:: DATA TO PROCESS ::

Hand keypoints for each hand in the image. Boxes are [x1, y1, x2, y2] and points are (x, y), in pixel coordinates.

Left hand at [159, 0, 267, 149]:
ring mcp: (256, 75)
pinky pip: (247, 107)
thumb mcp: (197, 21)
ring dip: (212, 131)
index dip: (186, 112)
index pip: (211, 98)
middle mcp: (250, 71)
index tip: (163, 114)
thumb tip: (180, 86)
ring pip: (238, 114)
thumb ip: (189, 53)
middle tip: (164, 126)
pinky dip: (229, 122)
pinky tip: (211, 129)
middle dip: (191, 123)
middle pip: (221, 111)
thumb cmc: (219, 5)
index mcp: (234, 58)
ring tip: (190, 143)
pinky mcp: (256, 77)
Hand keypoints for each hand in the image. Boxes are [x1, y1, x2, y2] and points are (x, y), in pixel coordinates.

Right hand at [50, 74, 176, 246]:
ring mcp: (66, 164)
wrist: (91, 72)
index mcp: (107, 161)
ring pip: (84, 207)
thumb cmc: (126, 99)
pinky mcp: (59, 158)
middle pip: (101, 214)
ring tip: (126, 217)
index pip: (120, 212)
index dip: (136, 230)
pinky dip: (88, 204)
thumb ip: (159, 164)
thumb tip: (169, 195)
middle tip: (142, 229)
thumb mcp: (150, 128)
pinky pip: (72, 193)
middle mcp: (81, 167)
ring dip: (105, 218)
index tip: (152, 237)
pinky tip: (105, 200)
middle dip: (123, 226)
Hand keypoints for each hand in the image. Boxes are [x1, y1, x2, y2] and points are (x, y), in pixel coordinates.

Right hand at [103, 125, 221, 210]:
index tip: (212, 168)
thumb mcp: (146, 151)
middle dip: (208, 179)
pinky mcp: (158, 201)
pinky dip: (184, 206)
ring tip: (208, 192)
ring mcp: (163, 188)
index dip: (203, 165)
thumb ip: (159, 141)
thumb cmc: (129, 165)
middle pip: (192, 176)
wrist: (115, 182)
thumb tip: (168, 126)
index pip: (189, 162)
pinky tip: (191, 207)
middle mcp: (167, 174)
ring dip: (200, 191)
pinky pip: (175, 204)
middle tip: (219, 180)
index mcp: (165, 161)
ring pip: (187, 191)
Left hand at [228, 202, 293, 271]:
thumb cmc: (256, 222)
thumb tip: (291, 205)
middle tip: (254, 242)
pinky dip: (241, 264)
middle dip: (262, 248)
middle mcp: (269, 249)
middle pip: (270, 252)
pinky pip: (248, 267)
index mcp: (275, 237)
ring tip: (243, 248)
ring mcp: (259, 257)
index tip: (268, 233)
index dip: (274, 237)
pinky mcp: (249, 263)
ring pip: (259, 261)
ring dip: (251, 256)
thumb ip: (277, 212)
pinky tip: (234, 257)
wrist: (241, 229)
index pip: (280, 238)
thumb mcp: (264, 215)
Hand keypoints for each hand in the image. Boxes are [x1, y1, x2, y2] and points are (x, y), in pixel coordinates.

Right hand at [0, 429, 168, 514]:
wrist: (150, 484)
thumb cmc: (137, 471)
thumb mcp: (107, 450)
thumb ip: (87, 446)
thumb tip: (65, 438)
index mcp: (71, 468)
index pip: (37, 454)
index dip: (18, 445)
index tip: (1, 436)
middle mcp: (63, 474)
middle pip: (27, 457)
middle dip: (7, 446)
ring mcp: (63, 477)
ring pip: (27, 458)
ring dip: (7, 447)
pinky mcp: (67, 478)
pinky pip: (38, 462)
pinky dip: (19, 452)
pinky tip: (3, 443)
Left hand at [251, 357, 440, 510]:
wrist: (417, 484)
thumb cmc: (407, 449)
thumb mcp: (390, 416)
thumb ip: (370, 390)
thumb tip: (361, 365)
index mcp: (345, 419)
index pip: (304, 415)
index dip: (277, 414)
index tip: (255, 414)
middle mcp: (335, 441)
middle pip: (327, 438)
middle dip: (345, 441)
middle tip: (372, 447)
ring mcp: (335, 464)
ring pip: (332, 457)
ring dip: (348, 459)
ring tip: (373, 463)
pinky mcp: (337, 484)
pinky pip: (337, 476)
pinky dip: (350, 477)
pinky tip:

:::

WHAT YOU HAVE TO DO ::
In the data above, retype exactly and only the lines between the one holding "thumb mcp: (150, 128)" and the one holding "thumb tip: (168, 126)", inclusive.

WRITTEN SOLUTION ::
thumb mcp: (150, 128)
pinky pip: (72, 193)
middle mcp: (81, 167)
ring dip: (105, 218)
index tip: (152, 237)
pinky tip: (105, 200)
middle dip: (123, 226)
Hand keypoints for each hand in the image. Boxes are [x1, y1, x2, y2] and points are (x, y), in pixel coordinates.

Right hand at [103, 125, 221, 210]:
index tip: (212, 168)
thumb mcp: (146, 151)
middle dip: (208, 179)
pinky mcp: (158, 201)
pinky dip: (184, 206)
ring tip: (208, 192)
ring mcp: (163, 188)
index dip: (203, 165)
thumb ip: (159, 141)
thumb cmc: (129, 165)
middle pip: (192, 176)
wrist: (115, 182)
thumb tip: (168, 126)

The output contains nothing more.